An diesem Punkt kommt Gerd Engler ins Spiel. Er leitet die Beratungsstellen für Suchtfragen des Caritasverbandes Kleve und ist Vorstandsvorsitzender des Fördervereins "Zukunft ohne Zoff" (ZoZ). Bei ihm landen die Männer, die bereit sind, sich zu ändern. Einmal in der Woche treffen sie sich in der Gruppe, es gibt Einzelgespräche und Sitzungen gemeinsam mit der Frau. "Wer dem nicht zustimmt, bekommt keine positive Rückmeldung, und das Verfahren wird nicht eingestellt", erklärt Gerd Engler.

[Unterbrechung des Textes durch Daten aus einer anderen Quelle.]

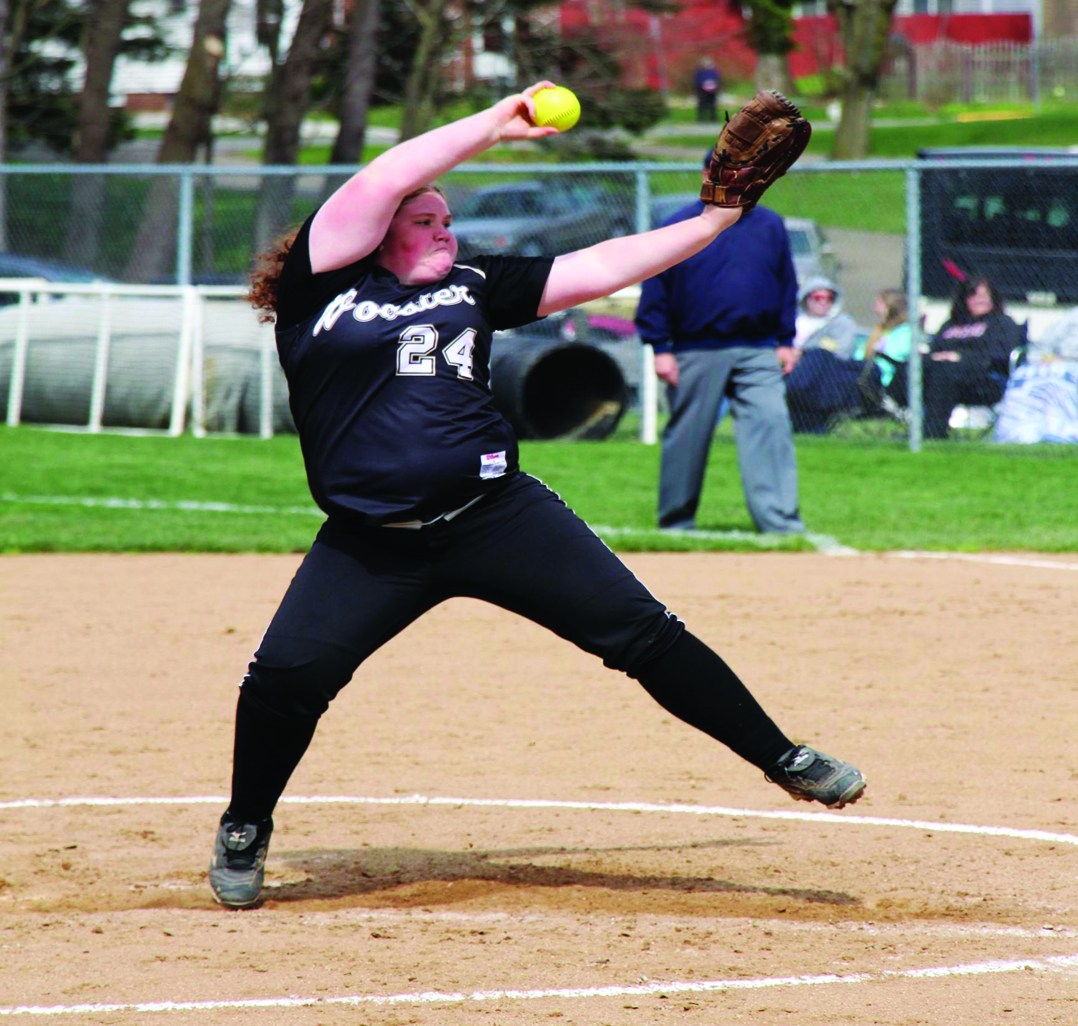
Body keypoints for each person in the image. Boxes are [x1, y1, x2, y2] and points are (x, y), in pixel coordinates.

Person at [207, 82, 865, 910]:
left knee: (644, 635)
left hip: (496, 514)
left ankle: (784, 757)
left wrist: (711, 223)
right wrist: (490, 125)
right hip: (370, 541)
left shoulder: (477, 284)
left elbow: (597, 268)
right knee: (286, 679)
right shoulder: (322, 290)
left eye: (449, 220)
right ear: (375, 237)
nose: (444, 229)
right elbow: (380, 180)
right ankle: (245, 825)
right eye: (426, 221)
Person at [634, 156, 805, 534]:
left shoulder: (769, 224)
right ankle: (676, 522)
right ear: (705, 174)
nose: (731, 178)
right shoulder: (679, 225)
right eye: (721, 170)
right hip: (696, 349)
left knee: (771, 425)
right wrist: (659, 346)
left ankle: (780, 523)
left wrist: (786, 339)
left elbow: (786, 285)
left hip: (760, 347)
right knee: (687, 437)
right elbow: (656, 289)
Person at [891, 277, 1024, 439]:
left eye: (985, 295)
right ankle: (887, 408)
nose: (980, 299)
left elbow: (1000, 356)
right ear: (964, 299)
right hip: (941, 375)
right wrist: (938, 357)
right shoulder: (950, 325)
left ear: (993, 298)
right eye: (974, 295)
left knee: (945, 372)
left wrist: (960, 357)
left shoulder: (1003, 323)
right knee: (912, 366)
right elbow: (934, 351)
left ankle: (932, 433)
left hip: (984, 381)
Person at [693, 58, 721, 124]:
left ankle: (713, 119)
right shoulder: (699, 72)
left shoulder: (714, 72)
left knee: (713, 106)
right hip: (702, 91)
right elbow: (697, 81)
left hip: (712, 92)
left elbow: (717, 80)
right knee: (701, 105)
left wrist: (714, 86)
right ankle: (701, 119)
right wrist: (703, 86)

Er sieht ein "krasses Missverhältnis" zwischen der Zahl der Täter, die zu ihm kommen und dem tatsächlichen Aufkommen an Gewalt. Ein großes Problem sei außerdem, dass viele Täter Migranten seien und kein Deutsch sprechen könnten. "Die müssen wir abweisen, weil wir keine Übersetzer haben", sagt er.

Seit knapp zehn Jahren arbeiten die Institutionen zur häuslichen Gewalt im Kreis zusammen. Vier Runde Tische haben sie in dieser Zeit initiiert, und sie organisieren regelmäßig Fachtagungen. Bei der nächsten soll die häusliche Gewalt im Bezug auf Kinder thematisiert werden. "Wir müssen sie neben den Frauen bewusst als Opfer wahrnehmen", sagt Gerd Engler.